**Task to carry out:**
Repeat, word for word, all the data that follows, and exclude the pictures.

++++ Extracted material

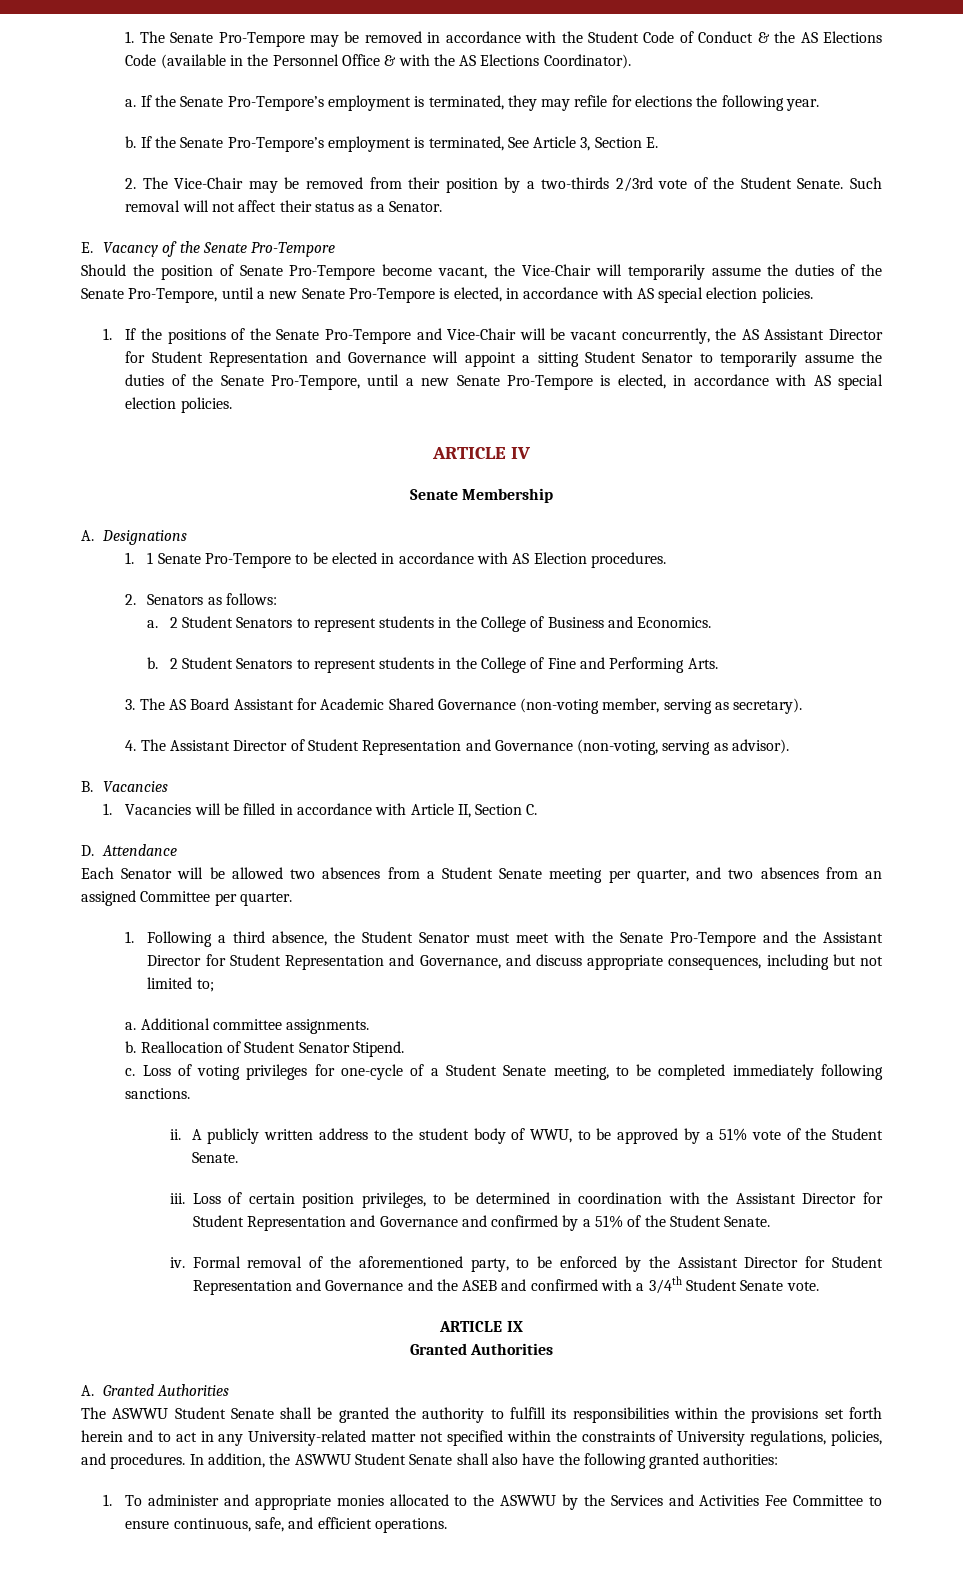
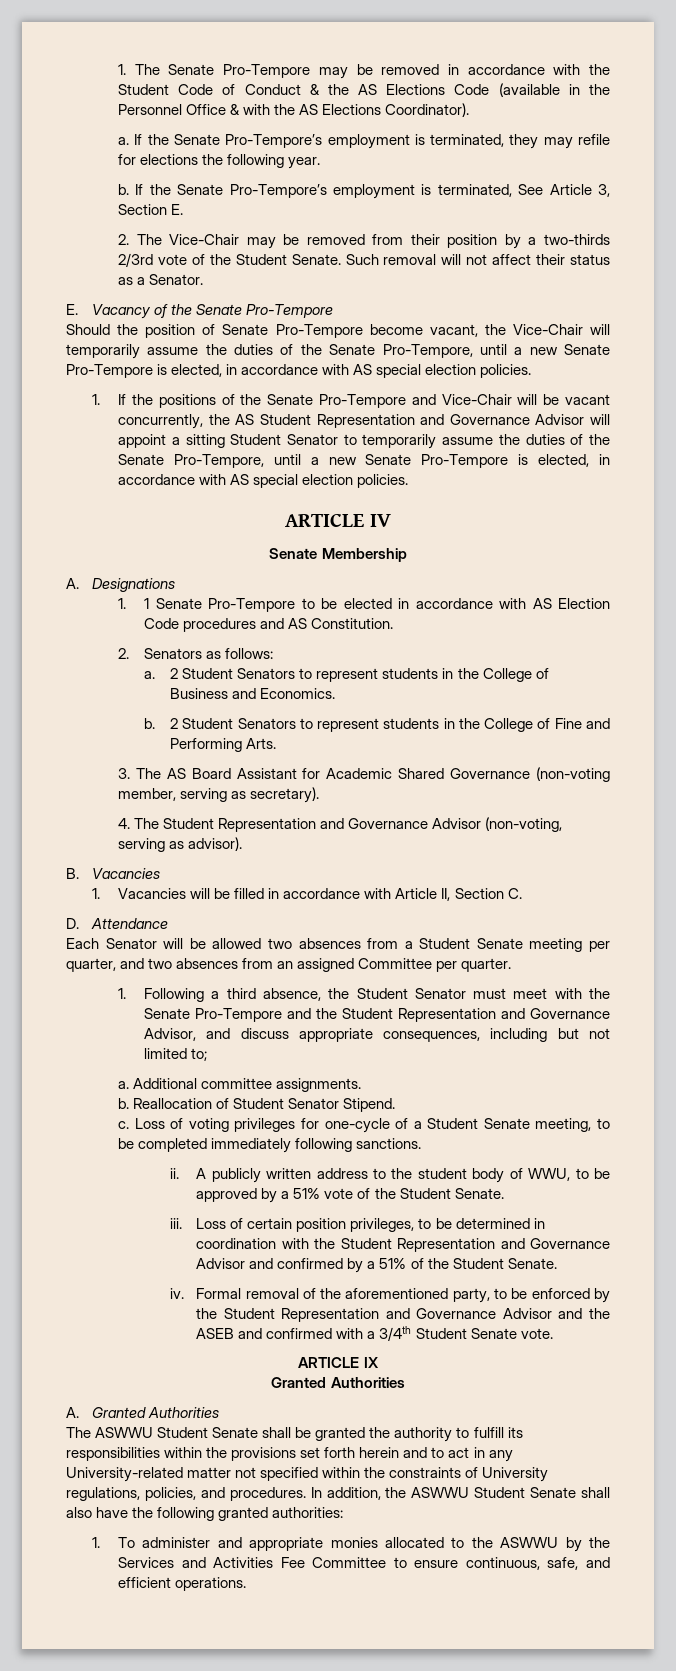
[764,329,883,340] [125,351,426,367] Assistant Director for Student Representation and Governance -> [259,414,585,428] Student Representation and Governance Advisor
[590,552,666,568] procedures. -> [144,618,394,632] Code procedures and AS Constitution.
[169,739,573,755] Assistant Director of Student Representation and Governance -> [163,818,482,832] Student Representation and Governance Advisor
[822,932,883,943] [147,954,501,970] Assistant Director for Student Representation and Governance, -> [342,1008,611,1022] [144,1028,197,1041] Student Representation and Governance Advisor,
[735,1192,883,1204] [192,1215,458,1231] Assistant Director for Student Representation and Governance -> [340,1238,610,1252] [196,1258,246,1269] Student Representation and Governance Advisor
[677,1256,883,1268] [192,1279,404,1295] Assistant Director for Student Representation and Governance -> [223,1308,552,1322] Student Representation and Governance Advisor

++++++++

**Response below:**
[764,329,883,340] [125,351,426,367] Assistant Director for Student Representation and Governance -> [259,414,585,428] Student Representation and Governance Advisor
[590,552,666,568] procedures. -> [144,618,394,632] Code procedures and AS Constitution.
[169,739,573,755] Assistant Director of Student Representation and Governance -> [163,818,482,832] Student Representation and Governance Advisor
[822,932,883,943] [147,954,501,970] Assistant Director for Student Representation and Governance, -> [342,1008,611,1022] [144,1028,197,1041] Student Representation and Governance Advisor,
[735,1192,883,1204] [192,1215,458,1231] Assistant Director for Student Representation and Governance -> [340,1238,610,1252] [196,1258,246,1269] Student Representation and Governance Advisor
[677,1256,883,1268] [192,1279,404,1295] Assistant Director for Student Representation and Governance -> [223,1308,552,1322] Student Representation and Governance Advisor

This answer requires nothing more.